Ethics is not only a science of brokenness, a toplogy of lack or fractions or strata... but a science of molecular integration, in short, of community. A first-order ethics presents an algebra of multipilicity and faciality simultaneously. Observer and observed find themselves, surprisingly, to be in the exact same position-- that is, of having to encounter the other. This is the profound reason an ethical algebra is attainable. The question is not: when ought we to extend the abyssal crack which is at once the subject, the marks and punishments upon the subject, and the whole depth of the social field? The question is much closer to asking: when does militant action possibilize itself? It is as when Deleuze asks: “How do we stay on the surface without staying on the shore?” (157 ibid.) While we forever try to prevent the crack from forming, we cannot subject any evolving process to axioms: we must accept the radical breaks of evolution while maintaining vigorously the position of life. We must recognize that mending a break is much more complex than cleaning a stain. In fact, healing is not where our attention is usually focused; it is at the margins where cracks erupt, “in people ready to destroy themselves,” who would prefer death to the false health of a broken society. Even more: without these cracks thought could not occur. “The eternal truth of the event is grasped only if the event is inscribed in the flesh.” (160 ibid)

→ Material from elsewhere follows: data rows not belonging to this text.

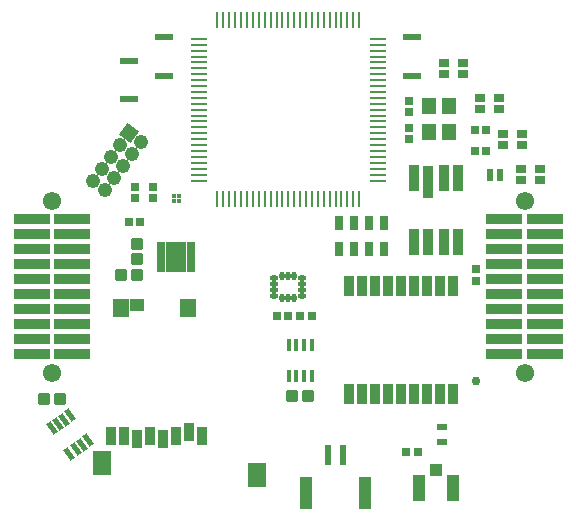
<source format=gts>
G04*
G04 #@! TF.GenerationSoftware,Altium Limited,Altium Designer,24.4.1 (13)*
G04*
G04 Layer_Color=8388736*
%FSLAX44Y44*%
%MOMM*%
G71*
G04*
G04 #@! TF.SameCoordinates,55532D4A-085B-46E5-86D8-018E79720E20*
G04*
G04*
G04 #@! TF.FilePolarity,Negative*
G04*
G01*
G75*
%ADD19R,1.0000X2.7000*%
%ADD20R,0.6000X1.7000*%
%ADD22R,0.7154X0.6725*%
%ADD23R,0.4500X1.1000*%
G04:AMPARAMS|DCode=24|XSize=1.1mm|YSize=0.45mm|CornerRadius=0mm|HoleSize=0mm|Usage=FLASHONLY|Rotation=125.000|XOffset=0mm|YOffset=0mm|HoleType=Round|Shape=Rectangle|*
%AMROTATEDRECTD24*
4,1,4,0.4998,-0.3215,0.1312,-0.5796,-0.4998,0.3215,-0.1312,0.5796,0.4998,-0.3215,0.0*
%
%ADD24ROTATEDRECTD24*%

%ADD25R,1.2000X1.4000*%
%ADD26R,0.6725X0.7154*%
%ADD27R,0.5750X1.1400*%
%ADD30R,0.9000X2.2500*%
%ADD31R,0.9000X2.8000*%
G04:AMPARAMS|DCode=36|XSize=0.2125mm|YSize=1.3552mm|CornerRadius=0.1062mm|HoleSize=0mm|Usage=FLASHONLY|Rotation=180.000|XOffset=0mm|YOffset=0mm|HoleType=Round|Shape=RoundedRectangle|*
%AMROUNDEDRECTD36*
21,1,0.2125,1.1428,0,0,180.0*
21,1,0.0000,1.3552,0,0,180.0*
1,1,0.2125,0.0000,0.5714*
1,1,0.2125,0.0000,0.5714*
1,1,0.2125,0.0000,-0.5714*
1,1,0.2125,0.0000,-0.5714*
%
%ADD36ROUNDEDRECTD36*%
G04:AMPARAMS|DCode=37|XSize=1.3552mm|YSize=0.2125mm|CornerRadius=0.1062mm|HoleSize=0mm|Usage=FLASHONLY|Rotation=180.000|XOffset=0mm|YOffset=0mm|HoleType=Round|Shape=RoundedRectangle|*
%AMROUNDEDRECTD37*
21,1,1.3552,0.0000,0,0,180.0*
21,1,1.1428,0.2125,0,0,180.0*
1,1,0.2125,-0.5714,0.0000*
1,1,0.2125,0.5714,0.0000*
1,1,0.2125,0.5714,0.0000*
1,1,0.2125,-0.5714,0.0000*
%
%ADD37ROUNDEDRECTD37*%
%ADD38R,1.3552X0.2125*%
%ADD46R,0.8500X0.6250*%
%ADD47R,1.5000X0.5500*%
%ADD49R,0.7000X0.5000*%
%ADD50R,1.7700X2.5500*%
G04:AMPARAMS|DCode=51|XSize=1.1mm|YSize=0.95mm|CornerRadius=0.175mm|HoleSize=0mm|Usage=FLASHONLY|Rotation=90.000|XOffset=0mm|YOffset=0mm|HoleType=Round|Shape=RoundedRectangle|*
%AMROUNDEDRECTD51*
21,1,1.1000,0.6000,0,0,90.0*
21,1,0.7500,0.9500,0,0,90.0*
1,1,0.3500,0.3000,0.3750*
1,1,0.3500,0.3000,-0.3750*
1,1,0.3500,-0.3000,-0.3750*
1,1,0.3500,-0.3000,0.3750*
%
%ADD51ROUNDEDRECTD51*%
%ADD52R,0.8000X0.8000*%
%ADD53R,3.0700X0.8900*%
%ADD54R,0.9500X1.6500*%
%ADD55R,1.4500X1.5500*%
%ADD56R,1.1500X1.1000*%
%ADD57R,1.5500X2.0500*%
%ADD58R,0.9500X1.7000*%
%ADD59R,1.0500X2.2000*%
%ADD60R,1.0000X1.0500*%
%ADD61C,0.7500*%
%ADD62R,0.8000X0.8000*%
G04:AMPARAMS|DCode=63|XSize=1.1mm|YSize=0.95mm|CornerRadius=0.175mm|HoleSize=0mm|Usage=FLASHONLY|Rotation=0.000|XOffset=0mm|YOffset=0mm|HoleType=Round|Shape=RoundedRectangle|*
%AMROUNDEDRECTD63*
21,1,1.1000,0.6000,0,0,0.0*
21,1,0.7500,0.9500,0,0,0.0*
1,1,0.3500,0.3750,-0.3000*
1,1,0.3500,-0.3750,-0.3000*
1,1,0.3500,-0.3750,0.3000*
1,1,0.3500,0.3750,0.3000*
%
%ADD63ROUNDEDRECTD63*%
%ADD64R,0.9500X0.6500*%
%ADD65C,0.3800*%
%ADD66O,0.7000X0.5000*%
%ADD67O,0.5000X0.7000*%
%ADD68R,0.7500X1.2500*%
%ADD69C,1.5500*%
%ADD70C,1.2100*%
%ADD71P,1.7112X4X98.0*%
D19*
X15250Y-174250D02*
D03*
X64750D02*
D03*
D20*
X33750Y-142250D02*
D03*
X46250D02*
D03*
D22*
X157714Y115000D02*
D03*
X167286D02*
D03*
X157714Y132500D02*
D03*
X167286D02*
D03*
X-134786Y55000D02*
D03*
X-125214D02*
D03*
X10214Y-25000D02*
D03*
X19786D02*
D03*
X-214D02*
D03*
X-9786D02*
D03*
D23*
X19750Y-75500D02*
D03*
X13250D02*
D03*
X6750D02*
D03*
X250D02*
D03*
Y-49500D02*
D03*
X6750D02*
D03*
X13250D02*
D03*
X19750D02*
D03*
D24*
X-200443Y-119943D02*
D03*
X-195119Y-116215D02*
D03*
X-189794Y-112487D02*
D03*
X-184470Y-108759D02*
D03*
X-169557Y-130057D02*
D03*
X-174881Y-133785D02*
D03*
X-180206Y-137513D02*
D03*
X-185530Y-141241D02*
D03*
D25*
X136000Y153500D02*
D03*
Y131500D02*
D03*
X119000D02*
D03*
Y153500D02*
D03*
D26*
X102500Y125214D02*
D03*
Y134786D02*
D03*
Y157286D02*
D03*
Y147714D02*
D03*
X-115000Y84786D02*
D03*
Y75214D02*
D03*
X-130000Y84786D02*
D03*
Y75214D02*
D03*
D27*
X179125Y95000D02*
D03*
X170875D02*
D03*
D30*
X144000Y91750D02*
D03*
X131500D02*
D03*
X106000D02*
D03*
X144000Y38250D02*
D03*
X131500D02*
D03*
X118500D02*
D03*
X106000D02*
D03*
D31*
X118500Y89000D02*
D03*
D36*
X35000Y74245D02*
D03*
X40000Y74245D02*
D03*
X60000D02*
D03*
X55000Y74245D02*
D03*
X50000Y74245D02*
D03*
X45000Y74245D02*
D03*
X30000Y74245D02*
D03*
X25000Y74245D02*
D03*
X20000Y74245D02*
D03*
X15000Y74245D02*
D03*
X10000Y74245D02*
D03*
X5000D02*
D03*
X-0D02*
D03*
X-5000D02*
D03*
X-10000Y74245D02*
D03*
X-15000D02*
D03*
X-20000Y74245D02*
D03*
X-25000Y74245D02*
D03*
X-30000Y74245D02*
D03*
X-35000Y74245D02*
D03*
X-40000D02*
D03*
X-45000Y74245D02*
D03*
X-50000Y74245D02*
D03*
X-55000Y74245D02*
D03*
X-60000Y74245D02*
D03*
Y225755D02*
D03*
X-55000Y225755D02*
D03*
X-50000Y225755D02*
D03*
X-45000Y225755D02*
D03*
X-40000Y225755D02*
D03*
X-35000Y225755D02*
D03*
X-30000Y225755D02*
D03*
X-25000Y225755D02*
D03*
X-20000Y225755D02*
D03*
X-15000Y225755D02*
D03*
X-10000Y225755D02*
D03*
X-5000D02*
D03*
X0D02*
D03*
X5000D02*
D03*
X10000Y225755D02*
D03*
X15000D02*
D03*
X20000Y225755D02*
D03*
X25000Y225755D02*
D03*
X30000Y225755D02*
D03*
X35000Y225755D02*
D03*
X40000D02*
D03*
X45000Y225755D02*
D03*
X50000Y225755D02*
D03*
X55000Y225755D02*
D03*
X60000Y225755D02*
D03*
D37*
X-75755Y90000D02*
D03*
X-75755Y95000D02*
D03*
X-75755Y100000D02*
D03*
X-75755Y105000D02*
D03*
X-75755Y110000D02*
D03*
X-75755Y115000D02*
D03*
X-75755Y120000D02*
D03*
X-75755Y125000D02*
D03*
X-75755Y130000D02*
D03*
X-75755Y135000D02*
D03*
X-75755Y140000D02*
D03*
Y145000D02*
D03*
Y150000D02*
D03*
Y155000D02*
D03*
X-75755Y160000D02*
D03*
Y165000D02*
D03*
X-75755Y170000D02*
D03*
X-75755Y175000D02*
D03*
X-75755Y180000D02*
D03*
X-75755Y185000D02*
D03*
Y190000D02*
D03*
X-75755Y195000D02*
D03*
X-75755Y200000D02*
D03*
X-75755Y205000D02*
D03*
X-75755Y210000D02*
D03*
X75755D02*
D03*
X75755Y205000D02*
D03*
X75755Y200000D02*
D03*
X75755Y195000D02*
D03*
X75755Y190000D02*
D03*
X75755Y185000D02*
D03*
X75755Y180000D02*
D03*
X75755Y175000D02*
D03*
X75755Y170000D02*
D03*
X75755Y165000D02*
D03*
X75755Y160000D02*
D03*
Y155000D02*
D03*
Y150000D02*
D03*
Y145000D02*
D03*
X75755Y140000D02*
D03*
Y135000D02*
D03*
X75755Y130000D02*
D03*
X75755Y125000D02*
D03*
X75755Y120000D02*
D03*
X75755Y115000D02*
D03*
Y110000D02*
D03*
X75755Y105000D02*
D03*
X75755Y100000D02*
D03*
X75755Y95000D02*
D03*
D38*
X75755Y90000D02*
D03*
D46*
X130000Y-118375D02*
D03*
Y-131625D02*
D03*
D47*
X-105000Y211250D02*
D03*
Y178750D02*
D03*
X-135000Y158750D02*
D03*
Y191250D02*
D03*
X105000Y178750D02*
D03*
Y211250D02*
D03*
D49*
X-107850Y35000D02*
D03*
Y30000D02*
D03*
Y25000D02*
D03*
Y20000D02*
D03*
Y15000D02*
D03*
X-82150Y35000D02*
D03*
Y30000D02*
D03*
Y25000D02*
D03*
Y20000D02*
D03*
Y15000D02*
D03*
D50*
X-95000Y25000D02*
D03*
D51*
X-128500Y10000D02*
D03*
X-141500D02*
D03*
X16500Y-92500D02*
D03*
X3500D02*
D03*
X-206500Y-95000D02*
D03*
X-193500D02*
D03*
D52*
X110000Y-140000D02*
D03*
X100000D02*
D03*
D53*
X217150Y-57150D02*
D03*
X182850D02*
D03*
X217150Y-44450D02*
D03*
X182850D02*
D03*
X217150Y-31750D02*
D03*
X182850D02*
D03*
X217150Y-19050D02*
D03*
X182850D02*
D03*
X217150Y-6350D02*
D03*
X182850D02*
D03*
X217150Y6350D02*
D03*
X182850D02*
D03*
X217150Y19050D02*
D03*
X182850D02*
D03*
X217150Y31750D02*
D03*
X182850D02*
D03*
X217150Y44450D02*
D03*
X182850D02*
D03*
X217150Y57150D02*
D03*
X182850D02*
D03*
X-182850Y-57150D02*
D03*
X-217150D02*
D03*
X-182850Y-44450D02*
D03*
X-217150D02*
D03*
X-182850Y-31750D02*
D03*
X-217150D02*
D03*
X-182850Y-19050D02*
D03*
X-217150D02*
D03*
X-182850Y-6350D02*
D03*
X-217150D02*
D03*
X-182850Y6350D02*
D03*
X-217150D02*
D03*
X-182850Y19050D02*
D03*
X-217150D02*
D03*
X-182850Y31750D02*
D03*
X-217150D02*
D03*
X-182850Y44450D02*
D03*
X-217150D02*
D03*
X-182850Y57150D02*
D03*
X-217150D02*
D03*
D54*
X-150100Y-126600D02*
D03*
X-139100D02*
D03*
X-128100Y-128600D02*
D03*
X-117100Y-126600D02*
D03*
X-106100Y-128600D02*
D03*
X-95100Y-126600D02*
D03*
X-84100Y-122600D02*
D03*
X-73100Y-126600D02*
D03*
D55*
X-142000Y-18000D02*
D03*
X-85000D02*
D03*
D56*
X-128100Y-15750D02*
D03*
D57*
X-158000Y-149500D02*
D03*
X-26500Y-159500D02*
D03*
D58*
X139000Y1000D02*
D03*
X128000D02*
D03*
X117000D02*
D03*
X106000D02*
D03*
X95000D02*
D03*
X84000D02*
D03*
X73000D02*
D03*
X62000D02*
D03*
X51000D02*
D03*
X139000Y-91000D02*
D03*
X128000D02*
D03*
X117000D02*
D03*
X106000D02*
D03*
X95000D02*
D03*
X84000D02*
D03*
X73000D02*
D03*
X62000D02*
D03*
X51000D02*
D03*
D59*
X139750Y-170000D02*
D03*
X110250D02*
D03*
D60*
X125000Y-154750D02*
D03*
D61*
X158500Y-80000D02*
D03*
D62*
X158500Y5000D02*
D03*
Y15000D02*
D03*
D63*
X-127850Y36500D02*
D03*
Y23500D02*
D03*
D64*
X213000Y90500D02*
D03*
X197000D02*
D03*
X213000Y99500D02*
D03*
X197000D02*
D03*
X132000Y189500D02*
D03*
X148000D02*
D03*
X132000Y180500D02*
D03*
X148000D02*
D03*
X162000Y159500D02*
D03*
X178000D02*
D03*
X162000Y150500D02*
D03*
X178000D02*
D03*
X182000Y129500D02*
D03*
X198000D02*
D03*
X182000Y120500D02*
D03*
X198000D02*
D03*
D65*
X-97000Y77000D02*
D03*
X-93000D02*
D03*
X-97000Y73000D02*
D03*
X-93000D02*
D03*
D66*
X-11750Y7500D02*
D03*
Y2500D02*
D03*
Y-2500D02*
D03*
Y-7500D02*
D03*
X11750D02*
D03*
Y-2500D02*
D03*
Y2500D02*
D03*
Y7500D02*
D03*
D67*
X-5000Y-9250D02*
D03*
X0D02*
D03*
X5000D02*
D03*
Y9250D02*
D03*
X0D02*
D03*
X-5000D02*
D03*
D68*
X80750Y54000D02*
D03*
Y32000D02*
D03*
X68250D02*
D03*
Y54000D02*
D03*
X55750D02*
D03*
Y32000D02*
D03*
X43250Y54000D02*
D03*
Y32000D02*
D03*
D69*
X200000Y-73050D02*
D03*
Y73050D02*
D03*
X-200000Y-73050D02*
D03*
Y73050D02*
D03*
X200000Y-73050D02*
D03*
Y73050D02*
D03*
X-200000Y-73050D02*
D03*
Y73050D02*
D03*
D70*
X-155143Y82072D02*
D03*
X-165286Y89715D02*
D03*
X-147500Y92214D02*
D03*
X-157643Y99857D02*
D03*
X-139857Y102357D02*
D03*
X-150000Y110000D02*
D03*
X-132214Y112500D02*
D03*
X-142357Y120143D02*
D03*
X-124571Y122642D02*
D03*
D71*
X-134714Y130285D02*
D03*
M02*

</source>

So what is this double-abyss whereby we become but only through struggle, this “painful actualization”? But already more important is how to reverse it, how to counter-actualize it -- which means remaining at a distance. “It is to give to the crack the chance of flying over it’s own incorporeal surface area, without stopping, at the bursting within each body; it is, finally, to give us the chance to go farther than we would’ve believed possible to the extent that the pure event is each time imprisoned forever in its actualization, counter-actualization liberates it, always for other times.” When Dionysus speaks, he speaks from the undifferentiated ground of future generations. Alienation can be turned into revolutionary exploration. There is no nothing, no abyss, no undifferentiated ground: it is not a choice between full organization or chaos. Rather, there is a chaosmos: the abyss is swarming with difference. The ‘night where all cows are black’ is doubly a lie: if the bovine are not phosphorecscent, this is no fault of Being. We must trace the ‘other’ structure in order to go beyond phenomenology; but first, we must trace the ‘sense-structure,’ or power itself. We must trace a path beyond a grammar, beyond a pure logic of sense, to an ontology of nonsense. Language is an agrammatical, nonsyntactical, impersonal, pre-individual abstract machine. But language acts on bodies: it is only the affects and mixtures of bodies, the conjuration and coordination of surfaces, a splicing and fragmenting of structure and form. Language is thus always both at once, and sense is re-absorbed continually into the gaping depths... Self-destruction cannot always be counter-actualized: the only way nature operates is against itself. Anything is possible: not only that the contradictions are real, but that the real contradicitons are not merely for a laugh!